Sahro sebagai perwakilan dari Deputi Bidang Perkoperasian KemenkopUKM, menjabarkan segala proses yang harus dijalankan untuk mendirikan badan hukum koperasi. Dari mulai dasar hukum, prinsip-prinsip koperasi, bentuk dan jenis koperasi, Notaris Pembuat Akta Koperasi, hingga permodalan koperasi.
Ia menegaskan bahwa pihaknya siap membantu Asperda Jabodetabek untuk mewujudkan koperasi bagi para pengusaha bisnis sewa kendaraan.
Bagi Sahro, asalkan dikelola dengan baik, benar, dan profesional, koperasi bisa tumbuh dan berkembang menjadi besar.

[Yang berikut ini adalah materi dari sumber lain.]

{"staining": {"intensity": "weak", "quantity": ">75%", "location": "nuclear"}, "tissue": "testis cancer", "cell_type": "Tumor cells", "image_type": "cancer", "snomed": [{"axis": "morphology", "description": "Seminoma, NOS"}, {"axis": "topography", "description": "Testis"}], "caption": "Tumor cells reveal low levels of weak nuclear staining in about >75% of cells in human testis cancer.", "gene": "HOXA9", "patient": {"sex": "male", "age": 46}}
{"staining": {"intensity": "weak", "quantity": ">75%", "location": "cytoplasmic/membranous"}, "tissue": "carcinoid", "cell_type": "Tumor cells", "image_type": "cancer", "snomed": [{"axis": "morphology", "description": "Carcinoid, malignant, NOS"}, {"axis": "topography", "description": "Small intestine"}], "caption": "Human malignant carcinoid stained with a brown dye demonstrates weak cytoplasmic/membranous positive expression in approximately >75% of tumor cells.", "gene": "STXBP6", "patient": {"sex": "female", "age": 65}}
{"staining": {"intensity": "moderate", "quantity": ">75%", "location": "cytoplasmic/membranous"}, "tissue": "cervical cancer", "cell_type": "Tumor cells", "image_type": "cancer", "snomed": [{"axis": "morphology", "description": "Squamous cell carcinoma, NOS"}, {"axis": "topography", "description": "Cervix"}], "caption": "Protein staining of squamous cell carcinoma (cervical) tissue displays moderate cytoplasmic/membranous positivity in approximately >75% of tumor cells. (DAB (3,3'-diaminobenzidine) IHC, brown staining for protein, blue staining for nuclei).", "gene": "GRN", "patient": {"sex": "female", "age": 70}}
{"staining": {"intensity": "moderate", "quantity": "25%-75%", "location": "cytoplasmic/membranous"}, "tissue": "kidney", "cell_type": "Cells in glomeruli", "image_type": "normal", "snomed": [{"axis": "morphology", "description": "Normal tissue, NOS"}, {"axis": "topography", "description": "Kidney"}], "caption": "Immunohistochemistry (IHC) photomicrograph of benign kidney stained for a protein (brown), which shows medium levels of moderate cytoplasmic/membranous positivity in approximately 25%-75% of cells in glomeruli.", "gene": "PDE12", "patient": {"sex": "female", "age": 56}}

Pengurus koperasi bisa dipilih dari anggota, sedangkan pengelola koperasi dipilih oleh pengurus sesuai dengan kompetensi yang disyaratkan dan disetujui dalam Rapat Anggota. Ia menyarankan agar koperasi merekrut pengelola yang paham prinsip dan jati diri koperasi serta memiliki kompetensi yang memadai.
Sahro menambahkan, pengurus bertanggung jawab kepada anggota, sedangkan pengelola bertanggung jawab kepada pengurus koperasi. Artinya, pengelola tetap dalam kendali pengurus koperasi.
Akuntabel transparan
Di tempat terpisah, Deputi Bidang Perkoperasian KemenKopUKM Ahmad Zabadi menegaskan bahwa koperasi harus dikelola layaknya sebuah entitas bisnis, akuntabel, transparan, dan adanya kepercayaan, khususnya dari anggota kepada pengurus.
Oleh karena itu, kata Zabadi, peningkatan kapasitas dan kompetensi pengurus koperasi sudah merupakan keharusan dalam pengelolaan koperasi.
Zabadi menekankan, mengurus koperasi adalah mengurus entitas bisnis, jangan lagi memperlakukan koperasi sebagai ormas atau lembaga sosial. Sebagai entitas bisnis tentunya harus dikelola secara profesional dengan strategi bisnis yang feasible (layak).
Untuk itu, papar Zabadi, peran pengurus sangatlah menentukan serta sekaligus menjadi kunci keberhasilan koperasi. Pengurus adalah representasi atau perwakilan dari anggota yang mempercayakan pengelolaan koperasi kepada pengurus.
Pengurus harus mempunyai strategi bisnis, terlebih menghadapi era digitalisasi 4.0. Mau tidak mau, suka tidak suka, untuk menghadapi persaingan bisnis, koperasi harus masuk dalam ekosistem bisnis digital dan terpenting tidak lagi gagap teknologi alias gaptek.
Oleh karena itu, lanjut Zabadi, pelatihan terhadap pengurus koperasi sangat penting untuk mengembangkan usahanya menuju koperasi modern. Baik itu dari aspek usaha, aspek kelembagaan, aspek keuangan, dan teknologi informasi.
Semua sepakat bahwa koperasi sangat bisa menjadi solusi untuk menuju demokrasi ekonomi demi meningkatkan kesejahteraan anggota. Namun, manajemennya harus mengikuti manajemen kontemporer seperti pengelolaan perusahaan besar.